Попробуем подойти к этому совершенно иначе. Не надо начинать с абстракции. Начни с чего-нибудь определенного. С чего угодно. Подумай о чем-нибудь простом, очевидном и отвратительном. Таком отвратительном, что тебе совершенно все равно, что будет дальше. Назови первое, что придет в голову. Например, история о миллионере средних лет, который пытается соблазнить бедную работающую молодую девушку. Хорошо. Очень хорошо.

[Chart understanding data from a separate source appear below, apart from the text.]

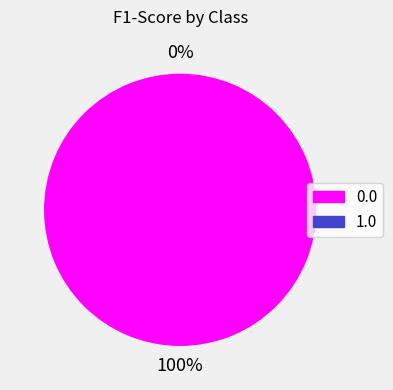

What percentage do 0.0 and 1.0 together represent?

100.0%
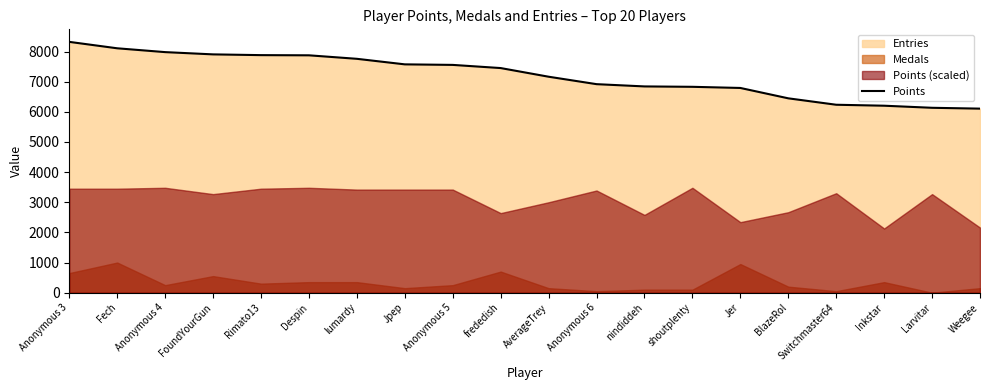

True or false: the data shows 9161 at Jer.

False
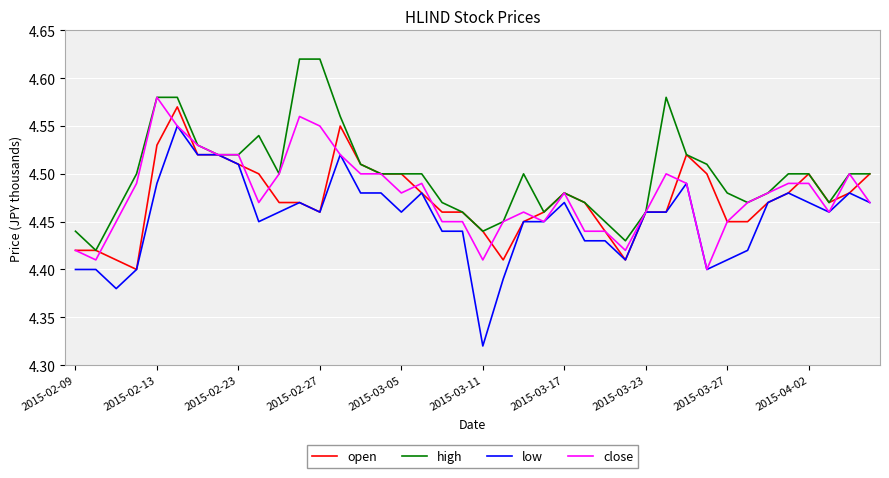

Which series has the widest spread of values?

low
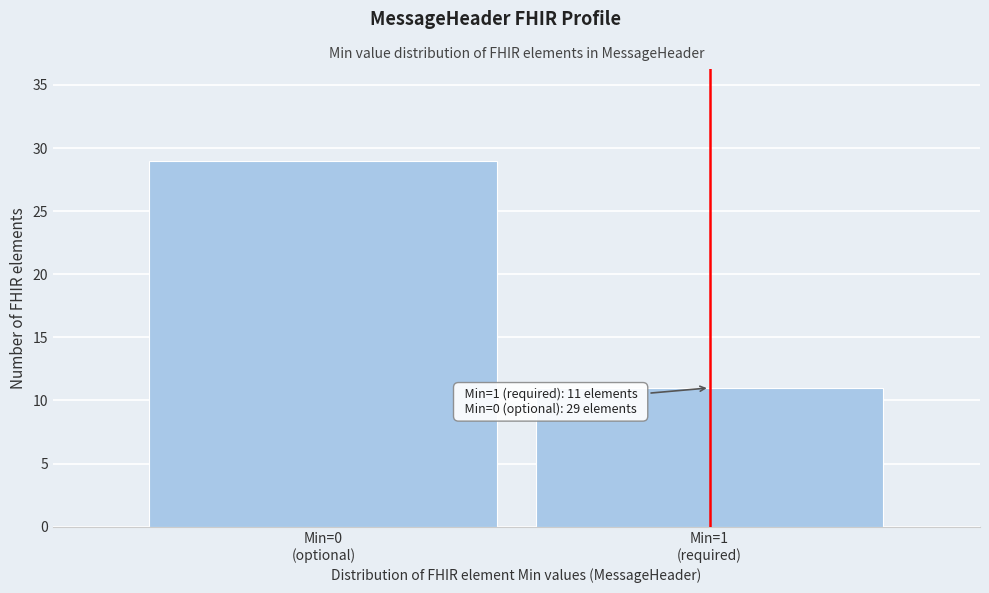

Reading left to right, transcribe all the data shown in this chart.

29	11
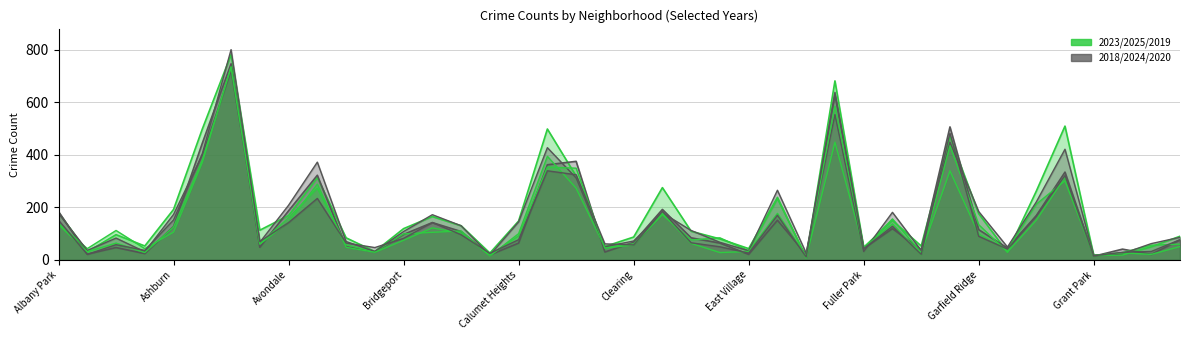

Where does the 2020 series first go above 77?

Albany Park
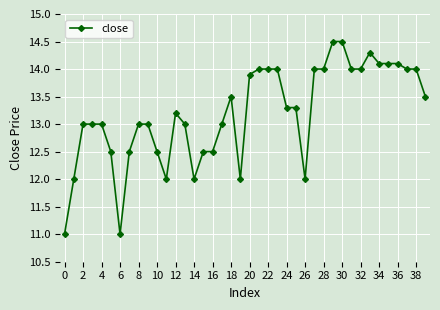

What is the maximum value shown in the chart?

14.5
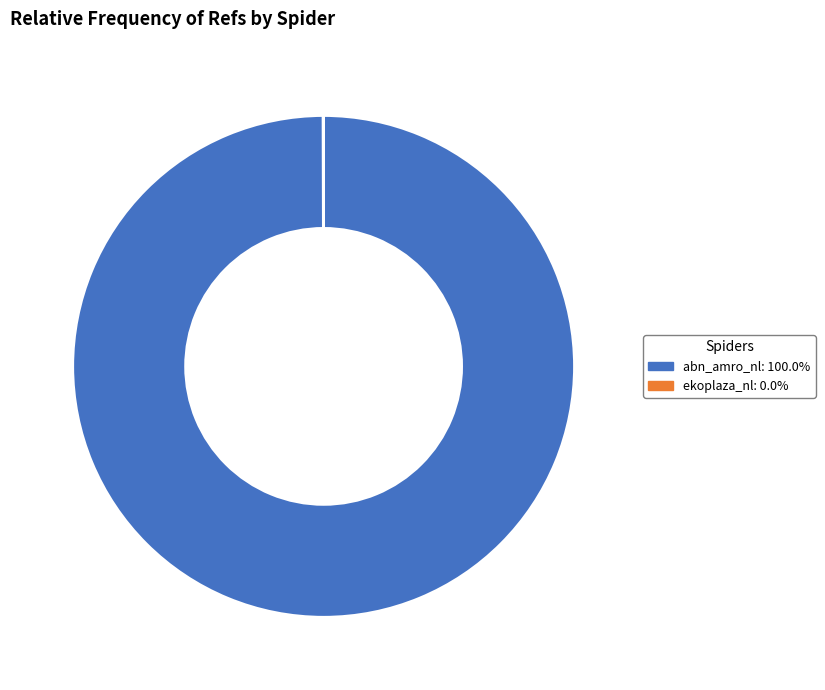

What is the largest slice in the pie chart?

abn_amro_nl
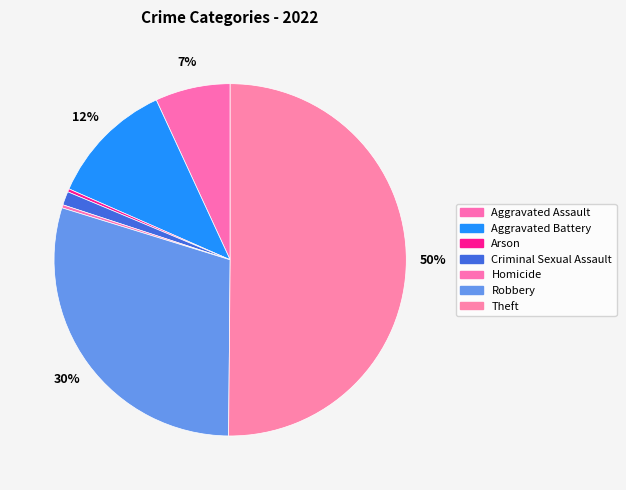

Count the number of slices in the pie.

7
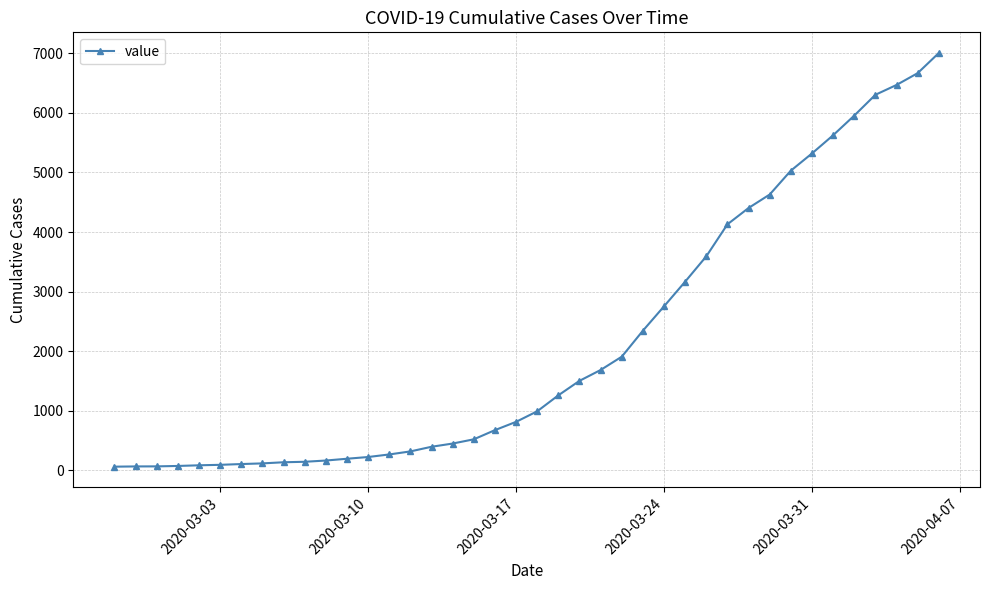

What is the sum of all values?

85760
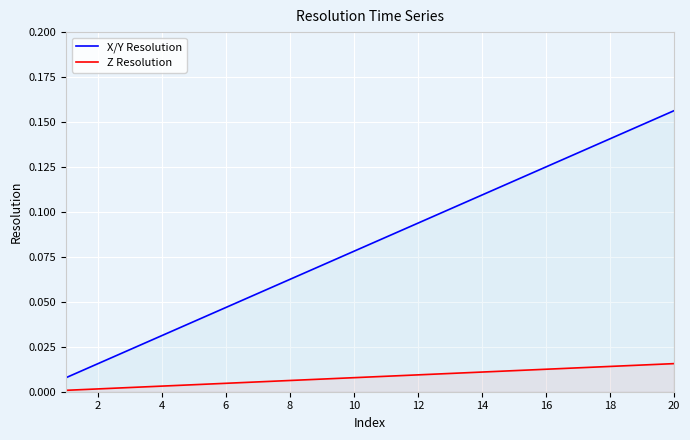

Is this an area chart (filled region under the line)?

No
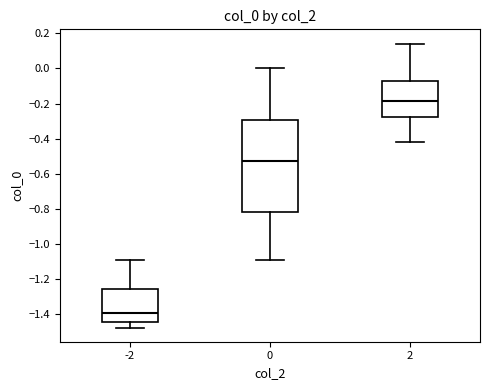

Reading left to right, transcribe this box plot: for each box, give where its median line is, the range the box spans, and where its two whiskers end, as read against the y-axis. The values are not printed on the chart, so give them approximately, as read against the axis.

-2: median -1.40, box -1.44 to -1.26, whiskers -1.48 to -1.10
0: median -0.52, box -0.82 to -0.30, whiskers -1.10 to 0.00
2: median -0.18, box -0.28 to -0.08, whiskers -0.42 to 0.14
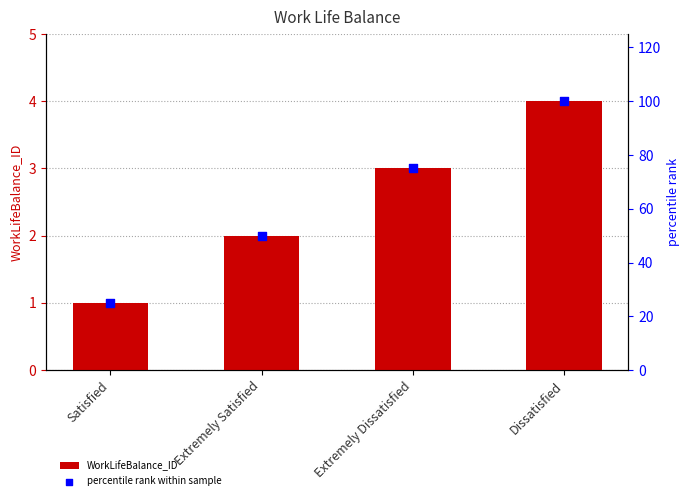

At how many categories does at least one series exceed 64?

2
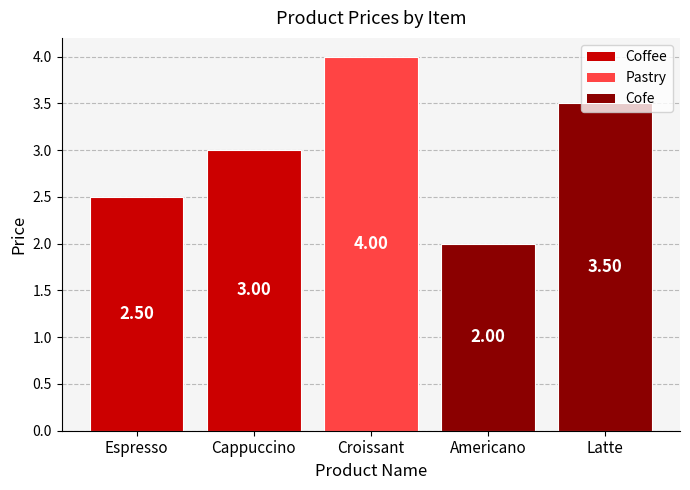

Rank the categories by value from lowest to highest.

Americano, Espresso, Cappuccino, Latte, Croissant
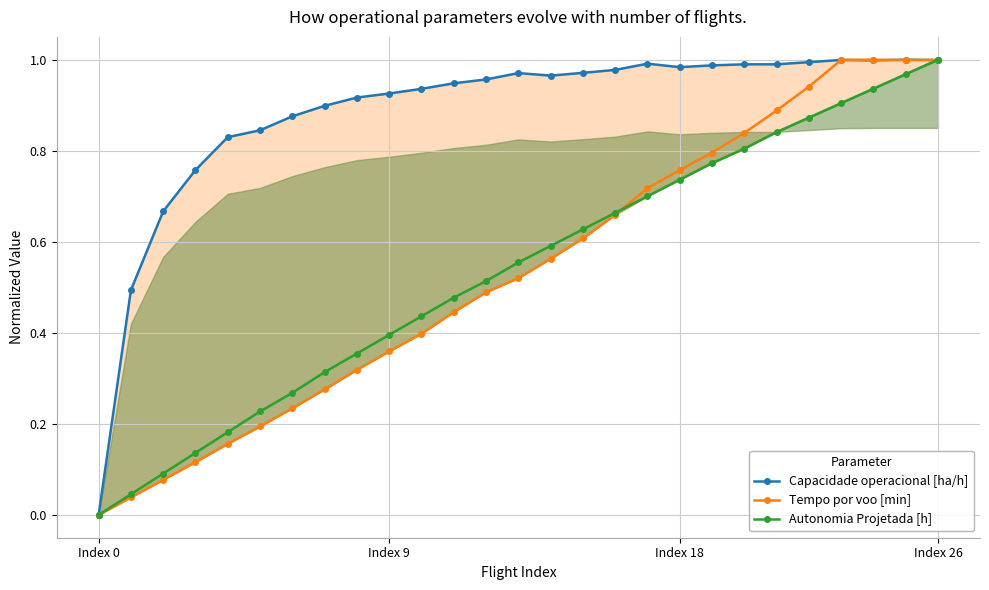

Rank the series at 8 from lowest to highest value.

Tempo por voo [min], Autonomia Projetada [h], Capacidade operacional [ha/h]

Теперь продолжай. Быстро. Не задумывайся. Продолжай.
Итак, ему около пятидесяти. Он сколотил состояние нечистоплотными методами, потому что жесток. Ей всего двадцать два, она очень красива, обаятельна, мила и работает в «пять-и-десять»[22]. Да, в «пять-и-десять». А он — владелец. Именно так — крупный магнат, у которого целая куча магазинов «пять-и-десять». Хорошо.
В один прекрасный день он приходит в тот самый магазин, видит девушку и влюбляется. Почему вдруг влюбляется? Скажем, он одинок. Ужасно, безмерно одинок. Во всем мире у него нет ни единого друга. Никто его не любит. Люди никогда не любят тех, кто самостоятельно добился успеха. Кроме того, он жесток. А когда ты работаешь больше любого другого, когда пашешь как вол, пока остальные прохлаждаются, и потому всех их обходишь, тебя называют нечистоплотным. Это тоже свойственно людям.